Ausgehend von der heutigen Welt, in dem der Mensch eine dominante Rolle innehat, erproben zwölf internationale Künstler einen besonderen Erfahrungskontext mit verschiedenen Installationen. In den Ausstellungsräumen treffen die Besucher ausgehend von diesem fiktiven Zeitpunkt auf eine neuartige Welt ohne menschliche Spezies – und es ist eine spannende, aber auch zugleich aufrüttelnde Reise, die einen zum Nachdenken anregt.
Um die Besucher für den Prozess der Zeitreise zu öffnen, werden in einem separaten Projektionsraum fünf filmische Arbeiten von Hicham Berrada, Galina Leonova, Uriel Orlow, Mario Pfeifer und Superflex gezeigt. Sie erkunden in assoziativer Weise die möglichen Ursachen für ein zukünftiges Verschwinden der Menschheit. Dass die Filme auf eine große Leinwand projiziert werden, hat einen bestimmten Grund: „Wenn der Besucher reinkommt, hat er das Gefühl, er ist direkt im Bild drin. Als würde man selbst überflutet werden“, erklärt Kurator Bernard Vienat und bezieht sich auf „Flooded McDonalds“ von Superflex.
Ihre eigenen Eindrücke einer non-humanen Welt präsentieren die anderen Künstler mit neu konzipierten Installationen, Videos und Objekten.
Pinar Yoldas’ „Ecosystem of Excess“ behandelt das Phänomen des “Great Pacific Garbage Patch”, ein Unterwasser-Müllwirbel im Nordpazifik, der Millionen Tonnen von Plastikmüll in die Ozeane treibt und das Wasser immer weiter verschmutzt.

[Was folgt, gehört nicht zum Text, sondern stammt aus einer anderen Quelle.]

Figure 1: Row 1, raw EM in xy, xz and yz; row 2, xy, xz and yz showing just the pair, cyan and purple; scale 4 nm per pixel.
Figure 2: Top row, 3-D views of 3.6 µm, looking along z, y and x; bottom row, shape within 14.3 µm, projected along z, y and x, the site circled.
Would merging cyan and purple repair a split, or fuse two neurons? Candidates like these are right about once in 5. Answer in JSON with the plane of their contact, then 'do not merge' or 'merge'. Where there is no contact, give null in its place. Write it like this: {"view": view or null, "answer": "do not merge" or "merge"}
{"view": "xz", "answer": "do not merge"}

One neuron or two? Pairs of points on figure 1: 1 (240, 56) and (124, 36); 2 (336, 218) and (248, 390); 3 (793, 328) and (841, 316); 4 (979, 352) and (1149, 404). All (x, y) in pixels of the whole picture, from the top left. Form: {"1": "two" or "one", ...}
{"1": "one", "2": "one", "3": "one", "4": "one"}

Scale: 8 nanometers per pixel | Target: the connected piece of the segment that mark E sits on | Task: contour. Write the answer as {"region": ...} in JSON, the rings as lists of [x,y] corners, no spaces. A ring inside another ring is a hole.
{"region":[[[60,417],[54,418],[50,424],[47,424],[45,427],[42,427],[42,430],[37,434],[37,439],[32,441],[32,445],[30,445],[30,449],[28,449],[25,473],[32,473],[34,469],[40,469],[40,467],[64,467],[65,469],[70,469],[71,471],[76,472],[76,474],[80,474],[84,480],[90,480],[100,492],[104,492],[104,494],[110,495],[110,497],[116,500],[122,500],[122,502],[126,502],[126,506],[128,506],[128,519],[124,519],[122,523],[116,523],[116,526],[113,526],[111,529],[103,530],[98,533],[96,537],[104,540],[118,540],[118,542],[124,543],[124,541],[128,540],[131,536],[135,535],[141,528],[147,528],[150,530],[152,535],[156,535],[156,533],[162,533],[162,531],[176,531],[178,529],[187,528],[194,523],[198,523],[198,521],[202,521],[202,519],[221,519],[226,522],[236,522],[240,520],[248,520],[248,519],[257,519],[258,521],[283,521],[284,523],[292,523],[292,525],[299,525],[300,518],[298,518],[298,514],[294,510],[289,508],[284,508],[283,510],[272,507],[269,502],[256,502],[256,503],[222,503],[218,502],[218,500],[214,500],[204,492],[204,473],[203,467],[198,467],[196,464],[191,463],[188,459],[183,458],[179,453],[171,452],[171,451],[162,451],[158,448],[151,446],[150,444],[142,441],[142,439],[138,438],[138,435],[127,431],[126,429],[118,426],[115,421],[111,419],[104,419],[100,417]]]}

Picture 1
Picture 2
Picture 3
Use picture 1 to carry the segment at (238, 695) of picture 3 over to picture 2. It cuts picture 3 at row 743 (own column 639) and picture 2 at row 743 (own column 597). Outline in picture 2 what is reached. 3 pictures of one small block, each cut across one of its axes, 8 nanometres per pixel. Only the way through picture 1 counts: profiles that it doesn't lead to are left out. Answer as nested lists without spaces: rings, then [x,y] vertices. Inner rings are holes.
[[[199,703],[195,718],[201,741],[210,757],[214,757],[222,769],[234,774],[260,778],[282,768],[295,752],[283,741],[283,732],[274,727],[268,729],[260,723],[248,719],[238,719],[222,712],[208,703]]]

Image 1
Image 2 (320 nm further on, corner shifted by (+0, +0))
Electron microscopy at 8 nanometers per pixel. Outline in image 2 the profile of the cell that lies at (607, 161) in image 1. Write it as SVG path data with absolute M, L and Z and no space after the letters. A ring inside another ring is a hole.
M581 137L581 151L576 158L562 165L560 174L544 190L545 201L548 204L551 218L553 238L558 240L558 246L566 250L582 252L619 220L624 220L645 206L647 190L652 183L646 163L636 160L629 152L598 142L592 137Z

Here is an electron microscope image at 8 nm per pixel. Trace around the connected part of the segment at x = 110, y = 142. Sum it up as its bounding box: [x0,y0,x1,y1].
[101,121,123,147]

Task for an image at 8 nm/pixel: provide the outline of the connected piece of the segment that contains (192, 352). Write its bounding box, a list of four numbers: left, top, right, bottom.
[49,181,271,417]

Ausgehend von diesem Hintergrund entwickelte die türkische Künstlerin in ihrer Installation eine Serie von Organismen, welches aus dieser „Plastiksuppe“ entspringen und in einer solchen Umgebung gedeihen könnte.
Die Installation „Pacific Fiction – Study for a Monument (2016)“ des Schweizer Künstlers Julian Charrière ist das Ergebnis einer Expedition zum Bikini Atoll, welches zu den Marshall-Inseln gehört. Zwischen 1946 und 1958 diente das Atoll als Kernwaffentestgebiet für das US-Militär. Rund 23 Kernwaffen wurden hier detoniert. Während des ersten Tests am 1. Juli 1946 wurden neunzig Schiffe voll mit Tieren im Bereich der Testarena platziert, die dann aufgrund der Explosion sanken.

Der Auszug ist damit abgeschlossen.